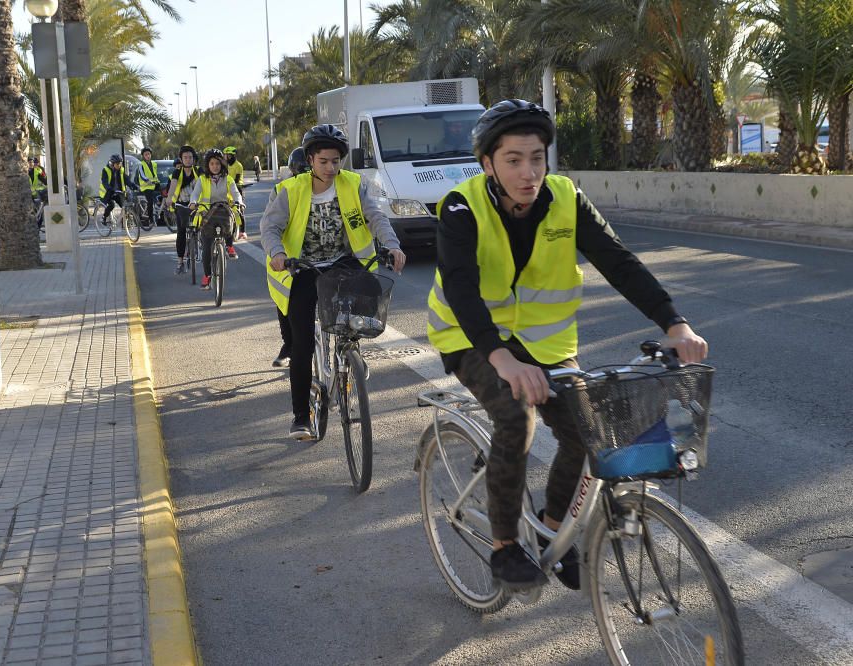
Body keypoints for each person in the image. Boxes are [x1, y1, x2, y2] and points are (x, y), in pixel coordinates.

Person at [426, 99, 708, 592]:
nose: (529, 172)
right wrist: (502, 359)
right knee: (516, 418)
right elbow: (462, 289)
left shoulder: (565, 198)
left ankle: (555, 530)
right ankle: (504, 546)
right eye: (513, 160)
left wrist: (674, 323)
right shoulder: (460, 206)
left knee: (588, 428)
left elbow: (618, 262)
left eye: (537, 158)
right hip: (472, 339)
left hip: (546, 342)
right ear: (488, 163)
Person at [261, 124, 407, 439]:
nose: (331, 168)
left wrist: (392, 245)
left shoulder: (354, 185)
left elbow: (376, 217)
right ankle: (301, 416)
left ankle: (350, 355)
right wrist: (276, 253)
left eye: (336, 161)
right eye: (324, 161)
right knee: (300, 345)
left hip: (343, 262)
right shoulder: (292, 190)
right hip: (303, 268)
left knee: (362, 306)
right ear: (310, 159)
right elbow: (270, 227)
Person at [264, 147, 314, 368]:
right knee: (286, 300)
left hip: (323, 260)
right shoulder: (282, 190)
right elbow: (270, 225)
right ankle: (289, 345)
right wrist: (278, 254)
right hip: (289, 260)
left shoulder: (332, 188)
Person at [189, 149, 242, 289]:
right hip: (207, 214)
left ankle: (230, 246)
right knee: (206, 247)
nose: (215, 166)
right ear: (208, 165)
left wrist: (239, 201)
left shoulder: (228, 178)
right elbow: (195, 194)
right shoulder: (202, 179)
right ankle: (207, 276)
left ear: (221, 164)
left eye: (217, 163)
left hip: (223, 210)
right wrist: (193, 202)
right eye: (212, 164)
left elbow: (236, 193)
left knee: (232, 217)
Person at [167, 145, 201, 275]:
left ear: (194, 159)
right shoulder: (177, 172)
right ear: (181, 159)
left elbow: (205, 183)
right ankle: (180, 262)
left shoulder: (198, 171)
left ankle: (202, 248)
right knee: (181, 232)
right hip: (181, 205)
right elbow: (172, 186)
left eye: (190, 157)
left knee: (203, 228)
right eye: (185, 157)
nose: (188, 159)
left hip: (197, 205)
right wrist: (169, 198)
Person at [224, 146, 248, 239]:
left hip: (238, 188)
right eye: (225, 156)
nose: (226, 158)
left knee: (239, 210)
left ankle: (242, 231)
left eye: (228, 156)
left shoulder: (238, 165)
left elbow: (236, 179)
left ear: (233, 156)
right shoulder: (226, 165)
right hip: (227, 189)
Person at [99, 154, 127, 224]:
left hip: (117, 192)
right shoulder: (105, 170)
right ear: (112, 163)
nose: (119, 165)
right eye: (117, 164)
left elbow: (126, 179)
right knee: (112, 205)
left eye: (120, 163)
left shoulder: (120, 170)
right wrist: (110, 188)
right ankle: (104, 217)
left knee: (124, 205)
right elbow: (104, 182)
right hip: (107, 192)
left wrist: (133, 185)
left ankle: (126, 222)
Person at [136, 146, 161, 227]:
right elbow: (142, 175)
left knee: (165, 192)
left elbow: (155, 175)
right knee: (150, 202)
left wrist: (156, 181)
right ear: (143, 156)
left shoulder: (154, 164)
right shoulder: (141, 164)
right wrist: (147, 180)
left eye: (149, 154)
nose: (148, 156)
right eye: (146, 154)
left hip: (154, 184)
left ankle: (158, 207)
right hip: (146, 186)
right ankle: (151, 220)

════════

PROBLEM REQUIREMENTS → Count, in the listing above, every line that includes "wrist". The number is the whole answer.

EXERCISE SOLUTION → 12